E.ON is placing a greater emphasis on expanding its end-customer business. The company is already seeing the benefits of its improved service and individually tailored solutions for its customers: "In the first quarter of this year we gained a net 17,000 residential customers in Germany. This is a real turnaround for our retail business. It marks the first time in a while that we have added more customers than we have lost," Johannes Teyssen said at the company's Annual in Essen, Germany.

Independent analyses indicate that among the major energy suppliers in Germany, E.ON is one of the market leaders for customer satisfaction. At the same time, E.ON offers its customers innovative solutions with superior value. An increasing number of customers want precise, rapid information that helps them reduce their energy consumption. In the UK, E.ON has partnered with Opower to launch an online 'Saving Energy Toolkit'. Over half a million E.ON UK customers have used the online tool, which compares their energy usage to other customers' homes in their local area. In Sweden, E.ON is offering 120,000 households a free smart electricity meter, which will enable its customers to use their smart phone to monitor their energy usage and costs.

Mr. Teyssen also commented on the company's industrial and commercial business which is also gaining momentum. The spectrum of individual, custom-tailored solutions extends from an on-site power and heat supply for the Albert Friedrich paper mill in Miltenberg in southeast Germany, to a global energy management service for major British retailer Marks & Spencer. The retailer aims to halve the energy consumption of its 850 locations worldwide and to make its entire energy supply zero-carbon by 2020. Via data links, the E.ON Energy Management Center now remotely optimizes Marks & Spencer's entire energy supply.
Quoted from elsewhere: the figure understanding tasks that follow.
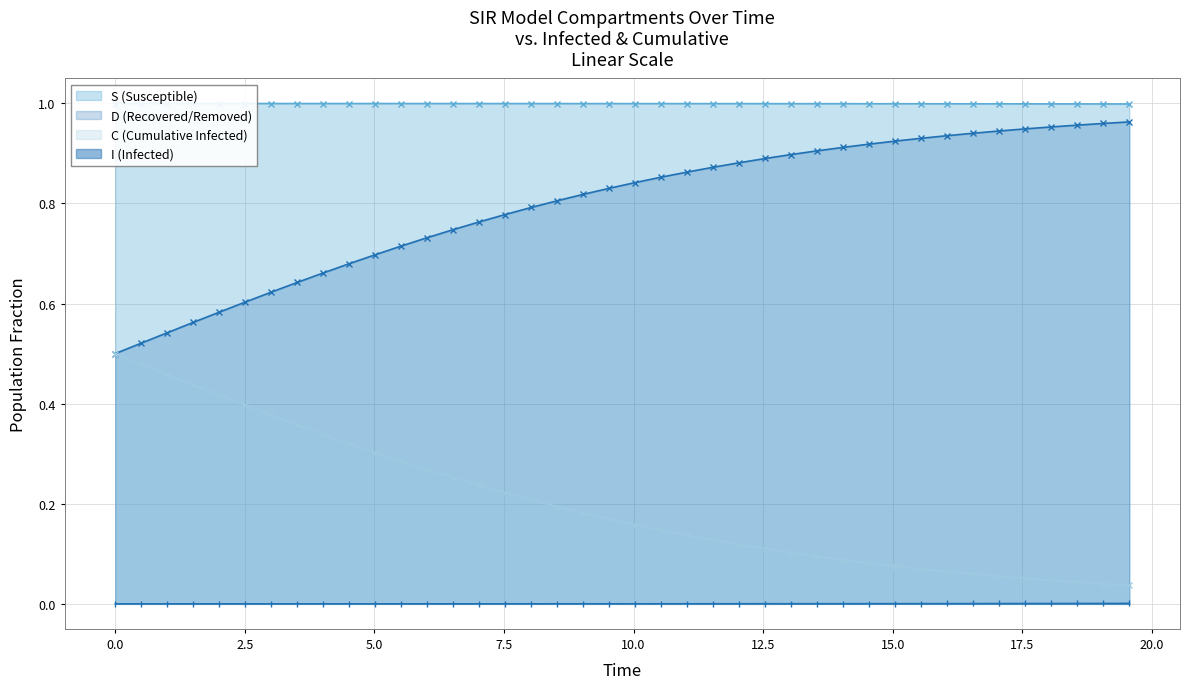

True or false: D (Recovered/Removed) and I (Infected) intersect in this chart.

False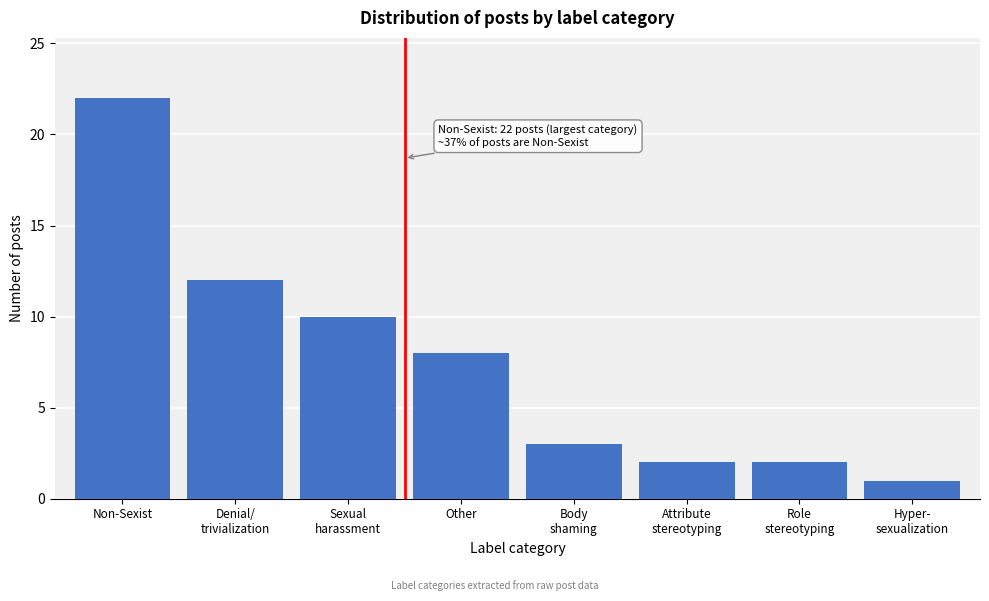

Reading left to right, transcribe all the data shown in this chart.

22	12	10	8	3	2	2	1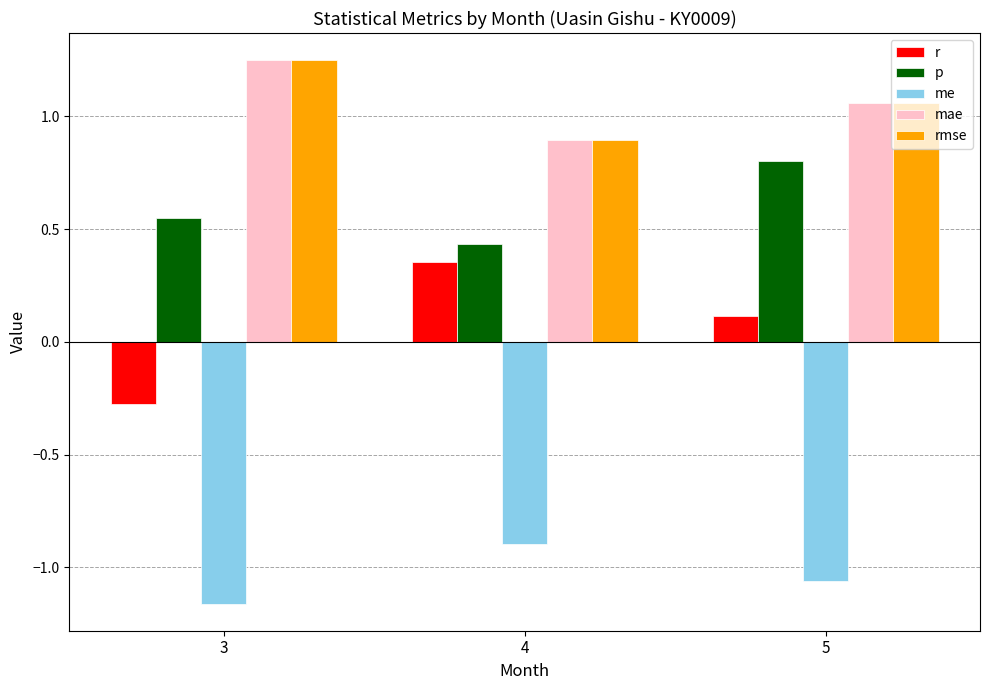

How many data points does each series have?

3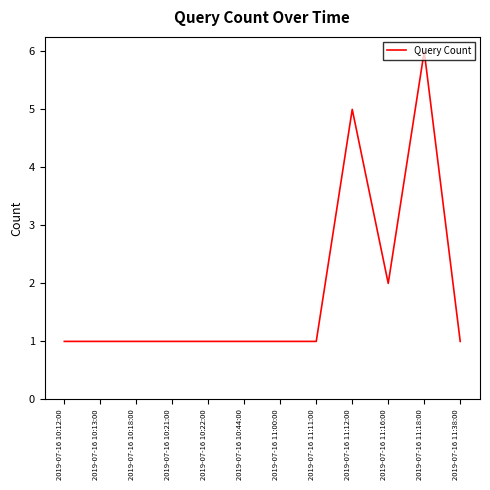

True or false: the data has more than 1 interior local peaks.

True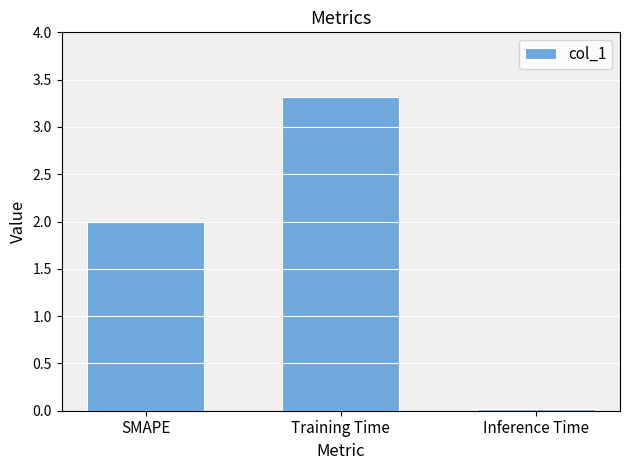

Which has a higher value, SMAPE or Inference Time?

SMAPE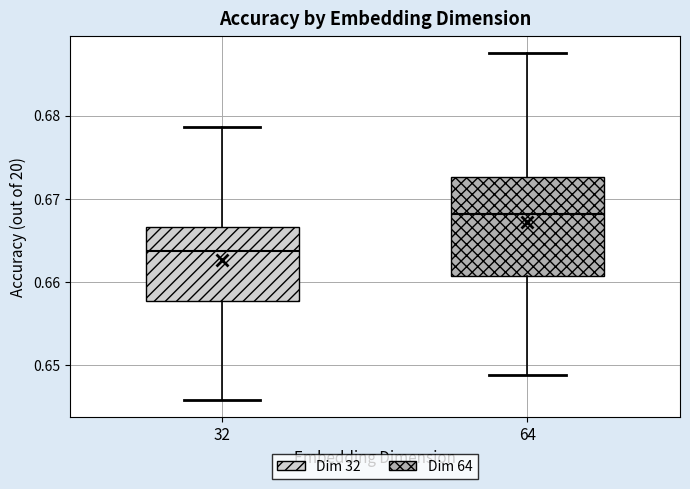

Reading left to right, transcribe this box plot: for each box, give where its median line is, the range the box spans, and where its two whiskers end, as read against the y-axis. The values are not printed on the chart, so give them approximately, as read against the axis.

32: median 0.664, box 0.658 to 0.667, whiskers 0.646 to 0.679
64: median 0.668, box 0.661 to 0.673, whiskers 0.649 to 0.688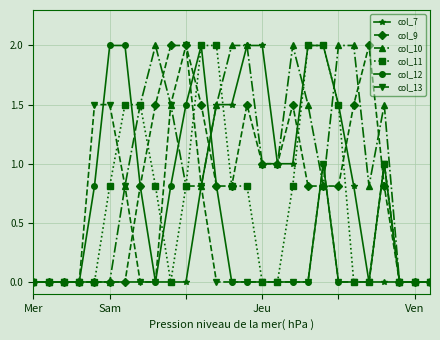

What is the maximum value for col_13?

2.0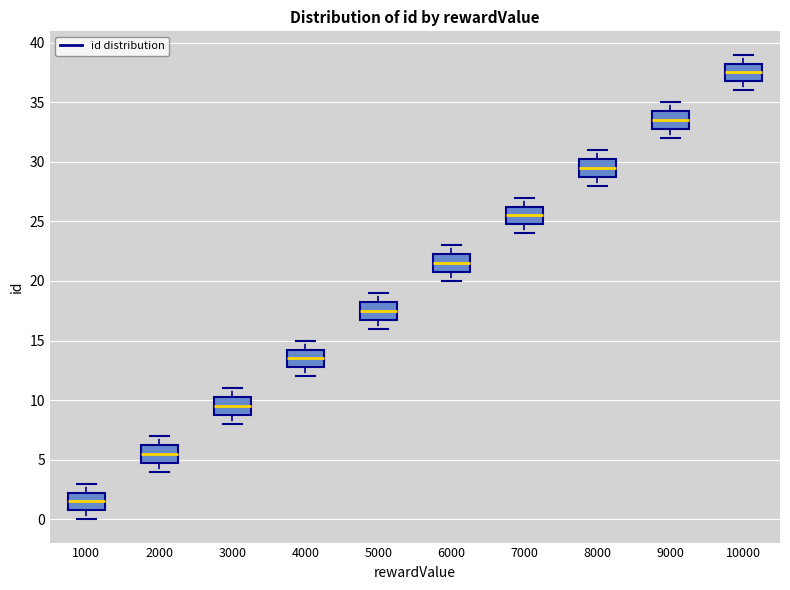

Reading left to right, transcribe this box plot: for each box, give where its median line is, the range the box spans, and where its two whiskers end, as read against the y-axis. The values are not printed on the chart, so give them approximately, as read against the axis.

1000: median 1.5, box 1.0 to 2.5, whiskers 0.0 to 3.0
2000: median 5.5, box 5.0 to 6.5, whiskers 4.0 to 7.0
3000: median 9.5, box 9.0 to 10.5, whiskers 8.0 to 11.0
4000: median 13.5, box 13.0 to 14.5, whiskers 12.0 to 15.0
5000: median 17.5, box 17.0 to 18.5, whiskers 16.0 to 19.0
6000: median 21.5, box 21.0 to 22.5, whiskers 20.0 to 23.0
7000: median 25.5, box 25.0 to 26.5, whiskers 24.0 to 27.0
8000: median 29.5, box 29.0 to 30.5, whiskers 28.0 to 31.0
9000: median 33.5, box 33.0 to 34.5, whiskers 32.0 to 35.0
10000: median 37.5, box 37.0 to 38.5, whiskers 36.0 to 39.0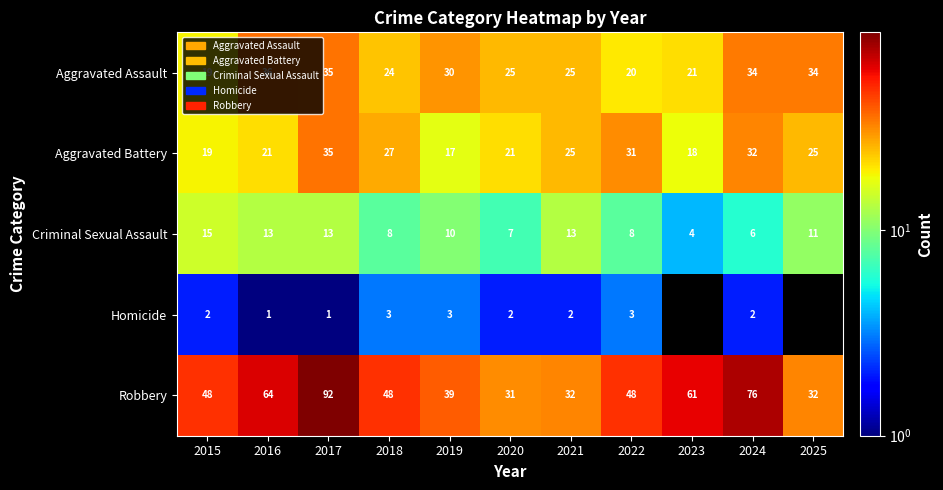

What is the minimum value shown in the chart?

1.0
E.ON is also making progress optimizing its organization. The company completed a fundamental transformation of its energy sales business in Germany, which now consists of a single, centrally managed nationwide sales organization. The organization remains close to its customers through its local offices at locations around the country.

In addition, E.ON recently started the process of combining its conventional generation and renewables businesses. The new entity will have a leaner organization and processes, which enhance the competitiveness of E.ON's generation business and opens up new commercial prospects.

Independently of this, the company's E.ON 2.0 program has enabled it to significantly reduce its controllable costs, simplify its organization, and make hundreds of processes more efficient. In the four years through to 2015, E.ON will have reduced its controllable costs by €1.3 billion on a net basis. The company achieved €700 million in cost savings in 2013 alone, €100 million more than planned.

These measures play an important role in helping E.ON deal with its difficult business environment. As an example of this, in his speech, Mr. Teyssen outlined the further decline of wholesale power prices and low capacity utilization of the company's power plants in Europe. He announced that E.ON will continue to take decisive countermeasures. These include temporarily or permanently withdrawing generating units that cannot be operated profitably in the current regulatory and business environment. So far, E.ON has decided to shut down assets with an aggregate capacity of 13 gigawatts, which is more than one quarter of its conventional generation fleet in Europe. In this context, Teyssen said that it is surprising that conventional generating units are tacitly and, as a matter of course, planned for use as reserve capacity but without appropriate compensation being provided for them. The value of these conventional assets was recently demonstrated on dark and windless winter days when renewables provided just 5 percent of Germany's power demand.

E.ON does not anticipate any significant turnaround in European energy markets in 2014. The company believes that this situation confirms that it was right to pursue a strategy of acting early to improve its competitiveness and at the same time tapping into new growth markets. Mr. Teyssen affirmed E.ON's earnings forecast for 2014, which calls for EBITDA of €8 to €8.6 billion and underlying net income of €1.5 to €1.9 billion.

In view of the decline in underlying net income, E.ON is paying a dividend of €0.60 per share for 2013 and is therefore, as in recent years, paying out to shareholders between 50 and 60 percent of underlying net income. In addition, for the first time E.ON is offering its shareholders the option of exchanging the cash dividend partially into E.ON shares.

This press release may contain forward-looking statements based on current assumptions and forecasts made by E.ON Group management and other information currently available to E.ON. Various known and unknown risks, uncertainties and other factors could lead to material differences between the actual future results, financial situation, development or performance of the company and the estimates given here. E.ON does not intend, and does not assume any liability whatsoever, to update these forward-looking statements or to conform them to future events or developments.